TASKS:
[1] According to the passage on Serbia's demography, why did natural growth keep declining? Answer in one to three sentences.
[2] For each statement below, say whether it agrees with the passage on Serbia's demography. Answer yes or no and quote the deciding words of the passage.
(a) Serbia Proper has recorded negative natural growth since 1992.
(b) Serbia's demographic transition began after the Second World War.
(c) The average age of the Serbian population is under 40 years.
[3] Write the next part of the passage on Serbia's demography, picking up after its final sentence.

GIVEN PASSAGE START

A process of belated, though speeded up social modernisation, i.e., industrialisation and urbanisation, was under way in Serbia after the Second World War, together with intensive deagrarisation and village-to-town migrations of its population. Demographic development was characterised by continued demographic transition, which had begun at the beginning of the 20th century and was resulting in decreasing mortality rates, increasing life expectancy, decreasing birth rates and disintegration of the big family households, the so-called hearths.
Following the post-war compensatory period, the modern low-fertility reproduction model was adopted in Vojvodina and Serbia proper and the impact of low birth rates and replacement indices was apparent already as of mid-20th century. The too low birth rates paralleled by the declining death rates resulted in a continuously declining natural growth, which was manifest as of the middle of the 20th century in Vojvodina and as of 1989 in Serbia Proper, where also a negative natural growth has been registered from 1992 onwards. The ageing of the population has progressed a lot in both of these regions, so that the Serbian population, the average age of which is upwards of 40 years, now ranks among the oldest in the world.

GIVEN PASSAGE END
EXERCISE DATA START

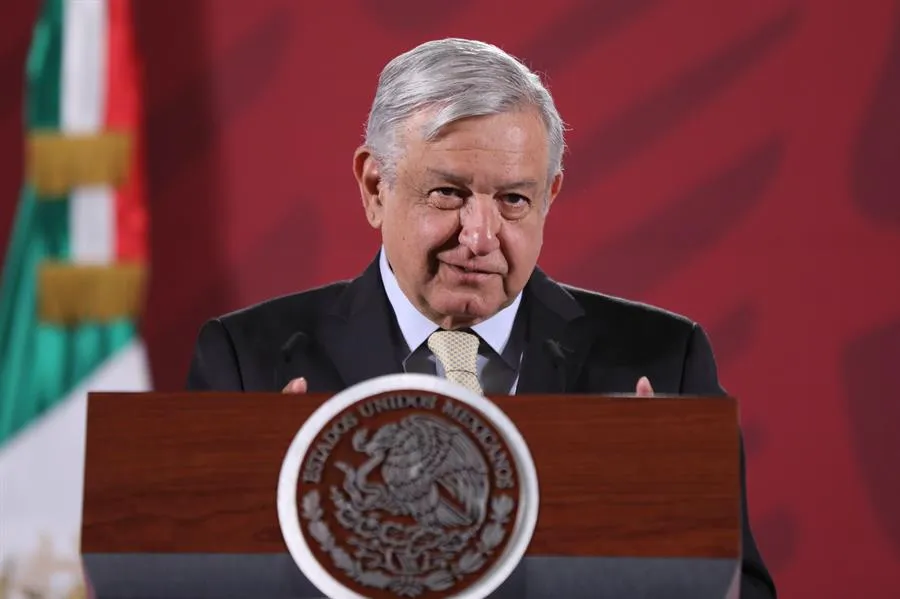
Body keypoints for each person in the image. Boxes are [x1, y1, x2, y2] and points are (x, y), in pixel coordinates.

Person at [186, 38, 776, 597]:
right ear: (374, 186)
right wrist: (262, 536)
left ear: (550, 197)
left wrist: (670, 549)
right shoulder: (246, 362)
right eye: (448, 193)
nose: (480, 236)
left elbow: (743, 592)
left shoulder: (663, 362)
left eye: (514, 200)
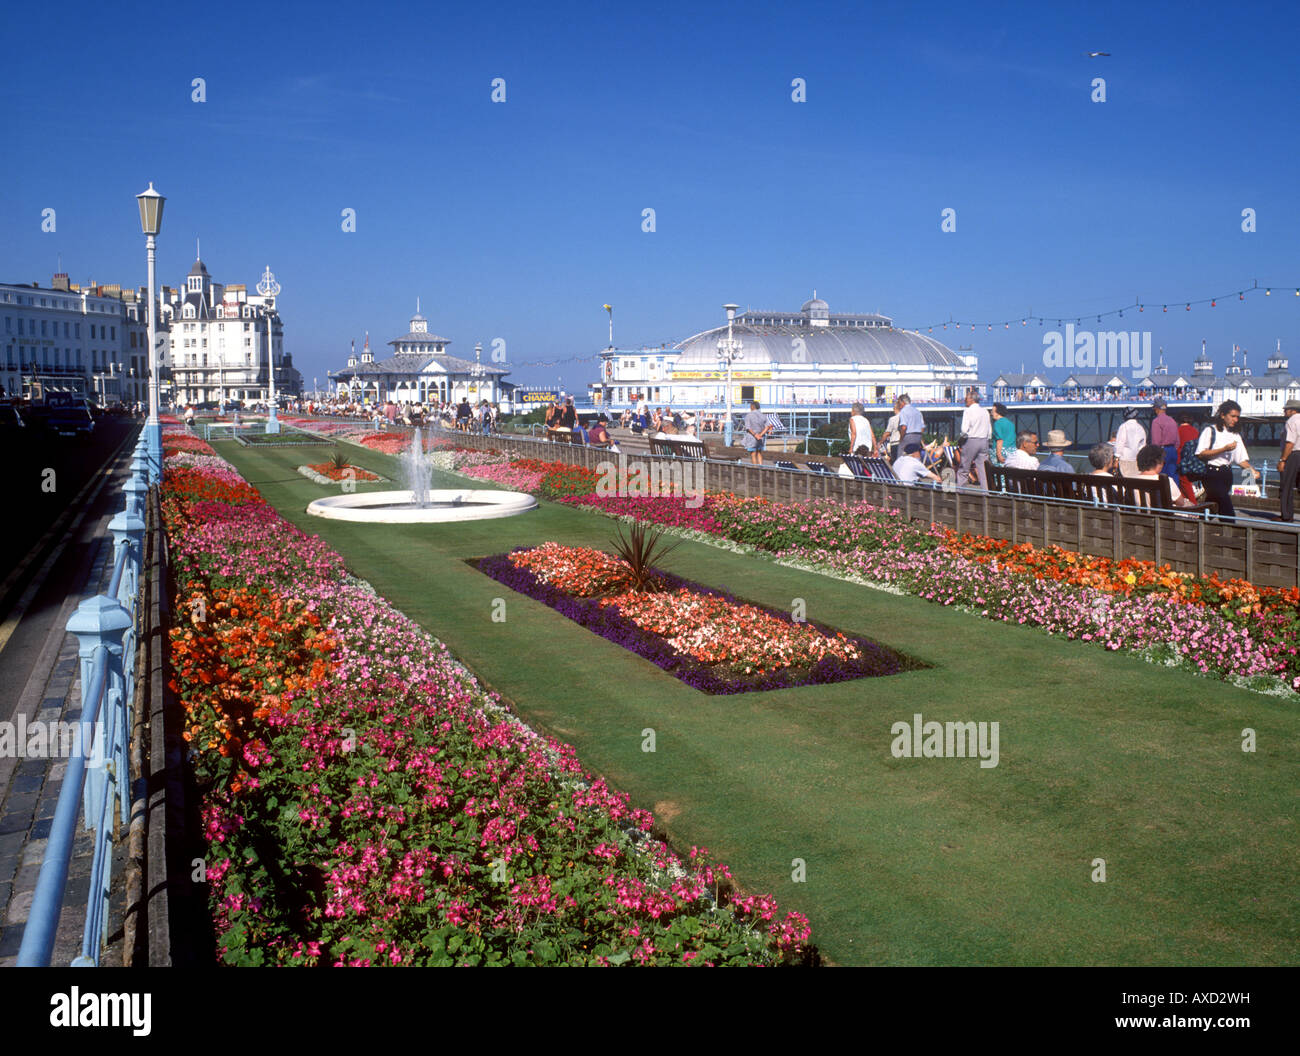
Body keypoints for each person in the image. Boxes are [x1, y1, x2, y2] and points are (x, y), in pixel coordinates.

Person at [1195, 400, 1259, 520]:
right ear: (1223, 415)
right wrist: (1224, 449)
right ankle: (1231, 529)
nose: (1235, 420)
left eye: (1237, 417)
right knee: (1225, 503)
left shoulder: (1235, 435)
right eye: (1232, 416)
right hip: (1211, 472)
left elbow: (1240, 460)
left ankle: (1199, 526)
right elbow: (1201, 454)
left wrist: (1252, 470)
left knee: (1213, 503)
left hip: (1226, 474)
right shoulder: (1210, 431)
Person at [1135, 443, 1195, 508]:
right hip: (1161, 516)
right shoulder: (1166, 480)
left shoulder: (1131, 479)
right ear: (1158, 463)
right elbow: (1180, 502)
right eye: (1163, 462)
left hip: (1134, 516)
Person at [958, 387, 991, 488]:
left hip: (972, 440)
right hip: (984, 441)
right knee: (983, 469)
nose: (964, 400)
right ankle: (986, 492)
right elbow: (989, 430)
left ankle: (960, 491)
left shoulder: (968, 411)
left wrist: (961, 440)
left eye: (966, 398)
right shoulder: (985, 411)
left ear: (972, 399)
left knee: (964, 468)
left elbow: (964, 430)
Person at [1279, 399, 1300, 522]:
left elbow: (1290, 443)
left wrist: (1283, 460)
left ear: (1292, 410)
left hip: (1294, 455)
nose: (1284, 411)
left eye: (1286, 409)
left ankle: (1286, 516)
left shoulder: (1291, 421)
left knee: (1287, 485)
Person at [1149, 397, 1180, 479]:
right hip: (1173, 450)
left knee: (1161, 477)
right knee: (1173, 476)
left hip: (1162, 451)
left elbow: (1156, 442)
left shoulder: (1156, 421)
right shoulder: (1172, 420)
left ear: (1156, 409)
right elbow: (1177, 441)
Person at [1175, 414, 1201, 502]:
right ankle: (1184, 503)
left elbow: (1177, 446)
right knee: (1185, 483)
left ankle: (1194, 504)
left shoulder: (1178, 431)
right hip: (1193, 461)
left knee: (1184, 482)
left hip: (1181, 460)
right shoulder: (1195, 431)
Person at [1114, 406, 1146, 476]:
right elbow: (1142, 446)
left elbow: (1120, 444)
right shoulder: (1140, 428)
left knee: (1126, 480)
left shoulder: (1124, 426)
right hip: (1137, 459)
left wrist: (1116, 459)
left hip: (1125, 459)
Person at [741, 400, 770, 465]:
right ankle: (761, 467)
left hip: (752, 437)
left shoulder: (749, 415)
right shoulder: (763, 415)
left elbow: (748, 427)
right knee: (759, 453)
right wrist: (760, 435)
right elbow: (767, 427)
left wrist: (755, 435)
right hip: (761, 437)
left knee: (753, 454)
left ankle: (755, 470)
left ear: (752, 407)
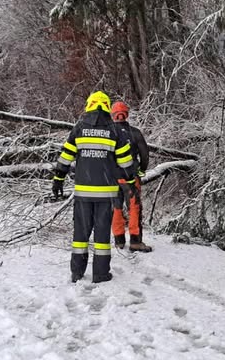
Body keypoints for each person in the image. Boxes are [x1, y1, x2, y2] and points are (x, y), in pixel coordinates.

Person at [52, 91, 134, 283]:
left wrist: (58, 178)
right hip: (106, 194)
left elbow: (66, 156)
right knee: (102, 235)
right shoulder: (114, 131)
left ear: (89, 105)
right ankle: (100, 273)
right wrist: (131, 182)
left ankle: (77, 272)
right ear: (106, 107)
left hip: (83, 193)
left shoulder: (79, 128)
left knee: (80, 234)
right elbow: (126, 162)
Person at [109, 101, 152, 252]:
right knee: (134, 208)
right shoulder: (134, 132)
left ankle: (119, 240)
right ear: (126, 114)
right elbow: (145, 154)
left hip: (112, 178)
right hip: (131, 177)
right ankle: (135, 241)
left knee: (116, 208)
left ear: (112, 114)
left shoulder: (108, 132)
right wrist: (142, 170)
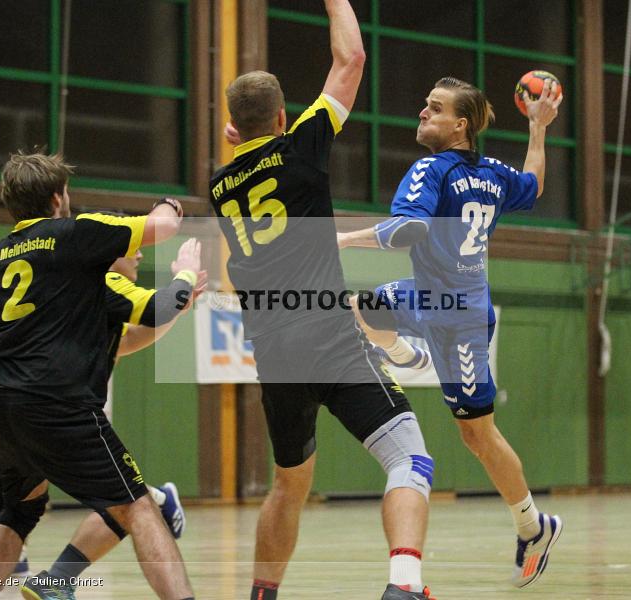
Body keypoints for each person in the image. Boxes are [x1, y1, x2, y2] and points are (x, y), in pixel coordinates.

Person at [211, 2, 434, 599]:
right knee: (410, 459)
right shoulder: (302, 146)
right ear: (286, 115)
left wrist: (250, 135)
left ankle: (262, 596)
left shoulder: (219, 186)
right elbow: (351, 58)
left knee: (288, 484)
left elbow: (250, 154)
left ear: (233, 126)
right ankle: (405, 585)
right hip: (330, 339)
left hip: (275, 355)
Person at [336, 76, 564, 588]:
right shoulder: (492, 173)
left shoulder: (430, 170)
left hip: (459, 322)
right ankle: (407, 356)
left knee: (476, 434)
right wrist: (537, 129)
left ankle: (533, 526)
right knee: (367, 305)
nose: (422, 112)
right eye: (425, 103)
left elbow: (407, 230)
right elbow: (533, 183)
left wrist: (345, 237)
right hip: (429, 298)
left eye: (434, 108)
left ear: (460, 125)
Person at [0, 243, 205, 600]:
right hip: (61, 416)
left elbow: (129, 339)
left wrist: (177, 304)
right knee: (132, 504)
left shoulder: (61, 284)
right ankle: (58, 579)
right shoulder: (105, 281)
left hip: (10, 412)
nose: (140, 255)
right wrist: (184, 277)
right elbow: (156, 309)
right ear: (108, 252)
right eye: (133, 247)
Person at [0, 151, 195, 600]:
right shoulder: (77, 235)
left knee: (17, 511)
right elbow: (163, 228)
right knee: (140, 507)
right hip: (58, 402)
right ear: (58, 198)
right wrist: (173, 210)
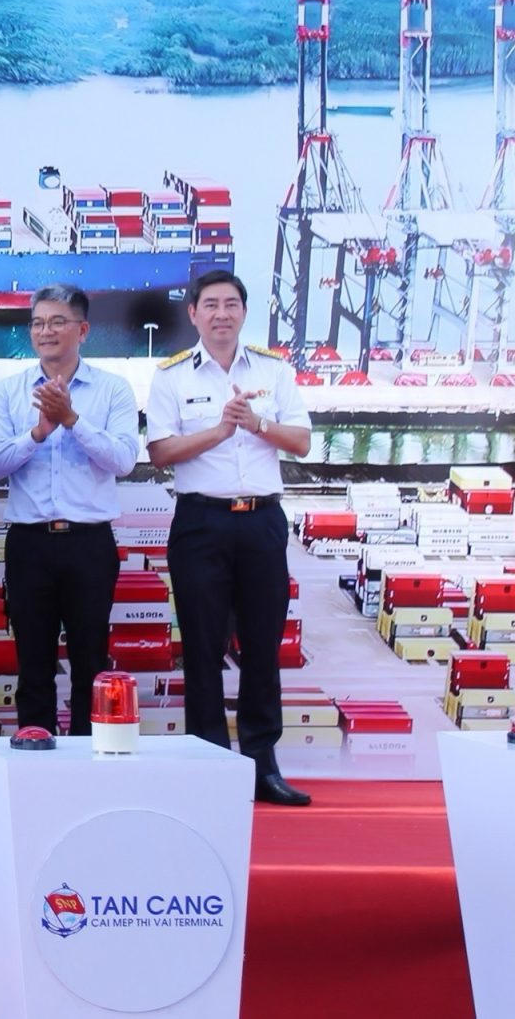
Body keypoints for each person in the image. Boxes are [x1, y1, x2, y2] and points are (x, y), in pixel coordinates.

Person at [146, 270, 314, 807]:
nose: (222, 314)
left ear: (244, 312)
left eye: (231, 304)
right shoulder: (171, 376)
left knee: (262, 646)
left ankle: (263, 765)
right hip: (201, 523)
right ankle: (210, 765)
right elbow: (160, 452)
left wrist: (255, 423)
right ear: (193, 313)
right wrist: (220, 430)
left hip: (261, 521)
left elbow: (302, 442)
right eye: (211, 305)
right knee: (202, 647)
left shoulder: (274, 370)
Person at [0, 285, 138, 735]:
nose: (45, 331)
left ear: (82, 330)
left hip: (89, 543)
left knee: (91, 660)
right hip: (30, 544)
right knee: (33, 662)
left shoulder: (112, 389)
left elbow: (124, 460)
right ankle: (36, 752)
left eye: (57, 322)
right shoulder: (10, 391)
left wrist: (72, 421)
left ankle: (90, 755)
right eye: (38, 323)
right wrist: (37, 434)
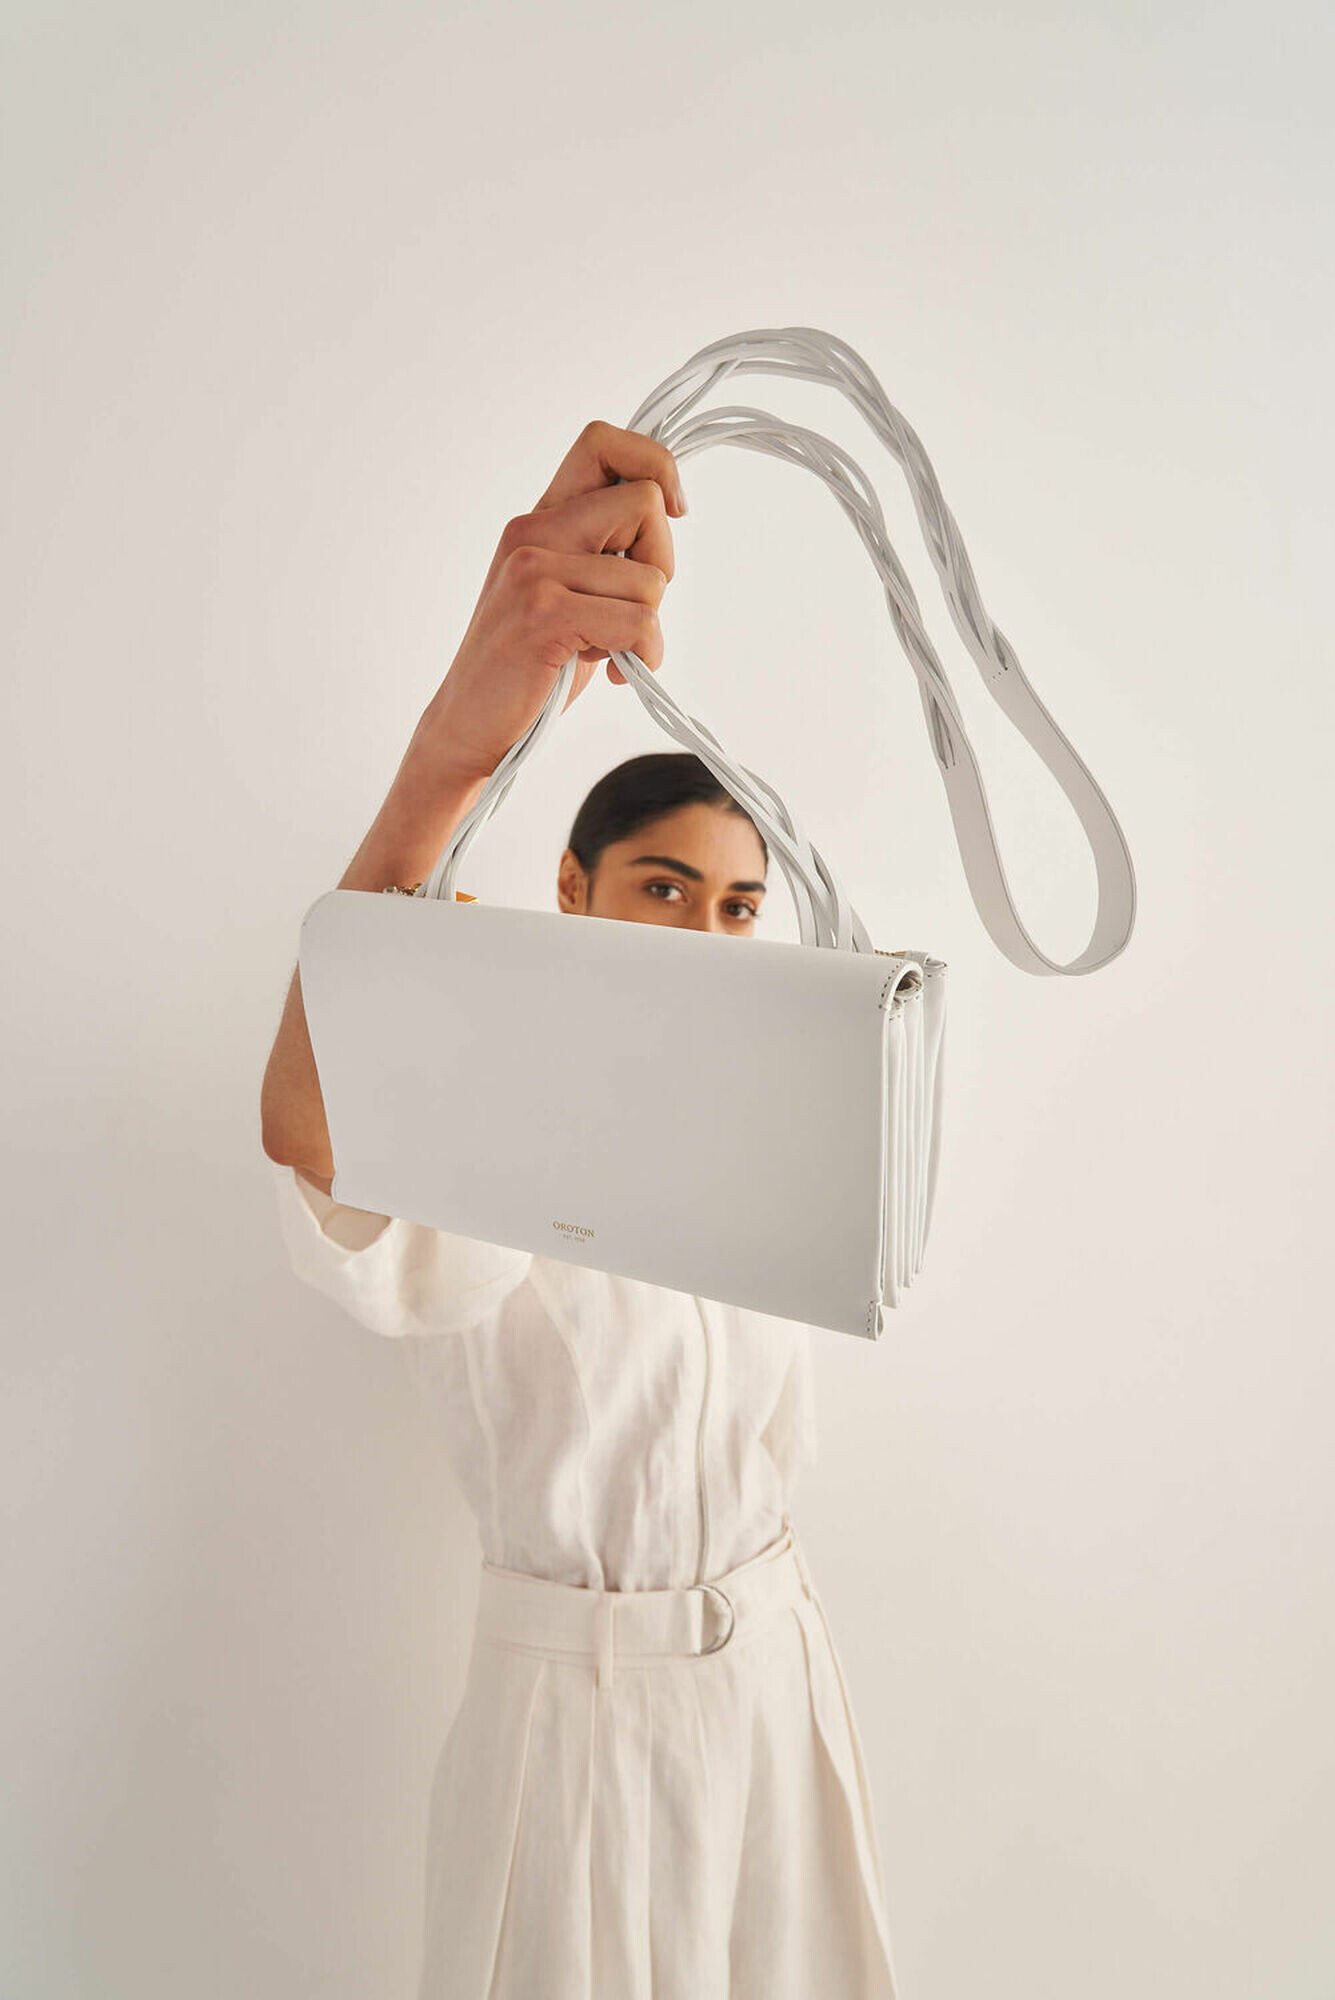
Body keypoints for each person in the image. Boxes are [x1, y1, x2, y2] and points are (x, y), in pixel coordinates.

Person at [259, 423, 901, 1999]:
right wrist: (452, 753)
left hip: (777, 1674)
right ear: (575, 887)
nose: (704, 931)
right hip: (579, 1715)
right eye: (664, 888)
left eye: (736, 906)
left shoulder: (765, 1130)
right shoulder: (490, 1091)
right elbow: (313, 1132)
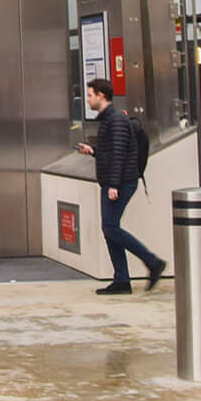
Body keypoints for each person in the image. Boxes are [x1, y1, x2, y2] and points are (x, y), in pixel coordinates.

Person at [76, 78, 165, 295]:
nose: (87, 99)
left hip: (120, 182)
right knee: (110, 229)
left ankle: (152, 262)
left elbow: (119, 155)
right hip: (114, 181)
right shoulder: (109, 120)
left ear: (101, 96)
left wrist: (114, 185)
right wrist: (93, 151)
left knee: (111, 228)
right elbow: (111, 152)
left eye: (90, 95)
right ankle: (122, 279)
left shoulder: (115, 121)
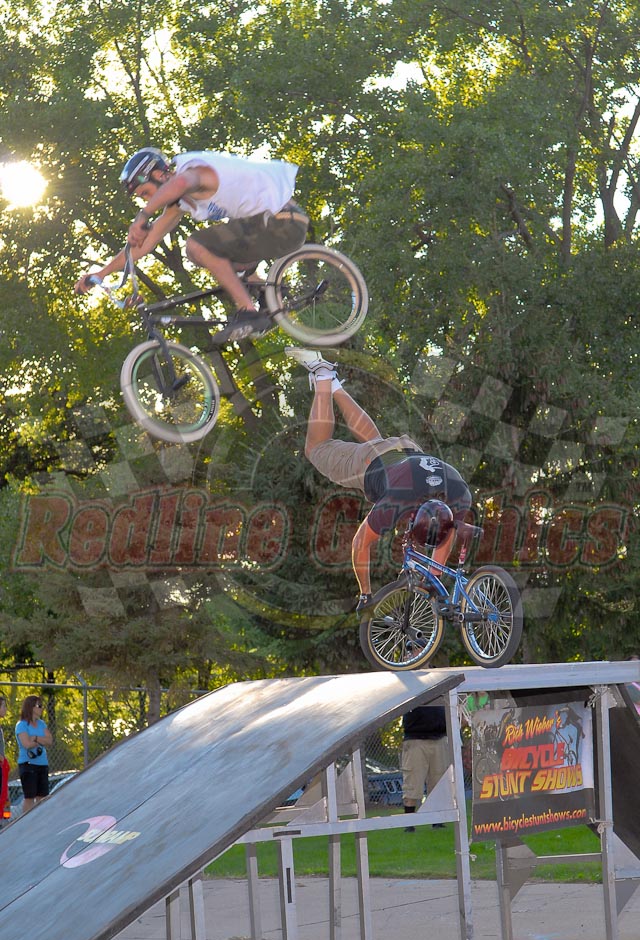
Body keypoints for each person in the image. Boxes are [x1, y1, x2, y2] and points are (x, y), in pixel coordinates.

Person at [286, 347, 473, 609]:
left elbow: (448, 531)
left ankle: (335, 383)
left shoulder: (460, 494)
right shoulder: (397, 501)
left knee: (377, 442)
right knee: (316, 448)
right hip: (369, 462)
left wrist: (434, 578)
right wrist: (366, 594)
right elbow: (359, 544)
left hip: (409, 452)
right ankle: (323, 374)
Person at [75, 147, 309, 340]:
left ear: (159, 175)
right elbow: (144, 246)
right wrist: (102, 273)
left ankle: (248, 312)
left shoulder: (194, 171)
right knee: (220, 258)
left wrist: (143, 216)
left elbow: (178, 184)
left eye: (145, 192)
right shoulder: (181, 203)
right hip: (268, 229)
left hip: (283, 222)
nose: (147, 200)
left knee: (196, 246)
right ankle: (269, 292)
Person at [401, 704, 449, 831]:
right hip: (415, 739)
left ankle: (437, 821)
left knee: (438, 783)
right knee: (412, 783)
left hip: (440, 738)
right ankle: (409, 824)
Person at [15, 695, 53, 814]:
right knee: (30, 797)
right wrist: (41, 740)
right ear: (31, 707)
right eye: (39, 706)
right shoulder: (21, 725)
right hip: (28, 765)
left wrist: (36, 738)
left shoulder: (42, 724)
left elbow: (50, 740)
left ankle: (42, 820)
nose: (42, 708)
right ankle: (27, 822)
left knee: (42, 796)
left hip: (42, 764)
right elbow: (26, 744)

EXERCISE DATA END

SET OF ANSWERS:
[1] Natural growth kept declining because birth rates were too low while death rates were also falling. The passage says this decline showed from the middle of the 20th century in Vojvodina and from 1989 in Serbia Proper.

[2]
(a) Yes: "a negative natural growth has been registered from 1992 onwards."
(b) No: "which had begun at the beginning of the 20th century"
(c) No: "the average age of which is upwards of 40 years"

[3]
Furthermore, the tumultuous social movements in the nineteen-nineties (disintegration of the SFR of Yugoslavia, civil wars in the neighbourhood, UN Security Council sanctions, hyperinflation, NATO bombing, poverty) were also paralleled by big demographic changes: diminishing number of marriages and fertility, postponement of marriage, increasing number of illegitimate childbearing and increasing number of one-parent households (mother and a child in most cases). Moreover, the demographic development of Serbia was also characterised by risen population mobility, migration of highly educated people to the West and, particularly, big immigration waves consisting of refugees and displaced persons that came in consequence of the armed clashes taking place in Serbia’s neighbourhood and in the province of Kosovo and Metohija.
The mentioned demographic changes also led to changes in the composition of households.
The latest population census, which was conducted in 2002, showed that according to the characteristics of its households and families, Serbia is drawing close to the Central and East European countries, which are in advanced phases of post-socialist transformation and European integration. What they have in common is the diminishing universality and popularity of marriage, postponement of childbearing, decreasing birth rates and continued ageing tendency. These processes have caused the number of one-person, old people’s and one-parent families to increase.
Furthermore, the “melting away” of the differences in demographic development between Vojvodina and Serbia Proper has occurred in the latest inter-censal period.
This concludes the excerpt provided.